🤖 AI Summary
This paper addresses the challenge of maximum marginal likelihood estimation in latent variable models. We propose JALA-EM, a novel method integrating nonequilibrium statistical mechanics with sequential Monte Carlo. Its core innovation is the first application of the Jarzynski equality to statistical inference, enabling a sampling framework based on weighted, unadjusted Langevin algorithms (ULA) with recursive weight updates, embedded within an EM variant. JALA-EM yields a recursive and scalable estimator of the marginal likelihood and provides non-asymptotic convergence guarantees under stochastic gradients.
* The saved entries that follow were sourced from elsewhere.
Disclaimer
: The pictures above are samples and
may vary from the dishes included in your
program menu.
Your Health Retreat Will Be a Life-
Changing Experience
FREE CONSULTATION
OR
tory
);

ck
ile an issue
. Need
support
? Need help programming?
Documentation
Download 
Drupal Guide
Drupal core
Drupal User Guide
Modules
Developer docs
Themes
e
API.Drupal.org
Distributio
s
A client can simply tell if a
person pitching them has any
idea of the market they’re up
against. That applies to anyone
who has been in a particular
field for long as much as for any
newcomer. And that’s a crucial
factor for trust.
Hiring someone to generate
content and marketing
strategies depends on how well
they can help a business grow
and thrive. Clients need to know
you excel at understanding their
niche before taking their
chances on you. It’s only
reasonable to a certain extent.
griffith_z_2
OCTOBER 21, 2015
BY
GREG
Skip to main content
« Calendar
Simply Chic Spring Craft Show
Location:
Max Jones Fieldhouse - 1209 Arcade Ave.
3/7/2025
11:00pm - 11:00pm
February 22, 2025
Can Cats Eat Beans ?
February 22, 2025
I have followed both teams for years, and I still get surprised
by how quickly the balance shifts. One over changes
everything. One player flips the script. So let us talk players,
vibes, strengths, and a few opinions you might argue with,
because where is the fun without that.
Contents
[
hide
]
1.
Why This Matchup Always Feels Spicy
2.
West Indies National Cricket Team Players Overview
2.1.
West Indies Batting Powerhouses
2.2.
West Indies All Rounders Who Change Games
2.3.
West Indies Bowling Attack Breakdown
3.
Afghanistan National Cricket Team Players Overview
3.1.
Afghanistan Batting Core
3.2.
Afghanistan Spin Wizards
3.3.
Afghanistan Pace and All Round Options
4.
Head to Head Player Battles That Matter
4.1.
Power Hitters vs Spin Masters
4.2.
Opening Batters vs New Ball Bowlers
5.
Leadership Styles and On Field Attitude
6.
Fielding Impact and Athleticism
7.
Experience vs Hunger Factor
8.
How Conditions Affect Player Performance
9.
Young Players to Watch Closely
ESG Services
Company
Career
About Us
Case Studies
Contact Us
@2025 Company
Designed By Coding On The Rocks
Experiments demonstrate that JALA-EM matches state-of-the-art methods in accuracy and efficiency across diverse latent variable models—including Gaussian mixture models, probabilistic PCA, and variational autoencoders—and achieves superior performance in model selection tasks.
📝 Abstract
We utilise a sampler originating from nonequilibrium statistical mechanics, termed here Jarzynski-adjusted Langevin algorithm (JALA), to build statistical estimation methods in latent variable models. We achieve this by leveraging Jarzynski's equality and developing algorithms based on a weighted version of the unadjusted Langevin algorithm (ULA) with recursively updated weights. Adapting this for latent variable models, we develop a sequential Monte Carlo (SMC) method that provides the maximum marginal likelihood estimate of the parameters, termed JALA-EM. Under suitable regularity assumptions on the marginal likelihood, we provide a nonasymptotic analysis of the JALA-EM scheme implemented with stochastic gradient descent and show that it provably converges to the maximum marginal likelihood estimate. We demonstrate the performance of JALA-EM on a variety of latent variable models and show that it performs comparably to existing methods in terms of accuracy and computational efficiency. Importantly, the ability to recursively estimate marginal likelihoods - an uncommon feature among scalable methods - makes our approach particularly suited for model selection, which we validate through dedicated experiments.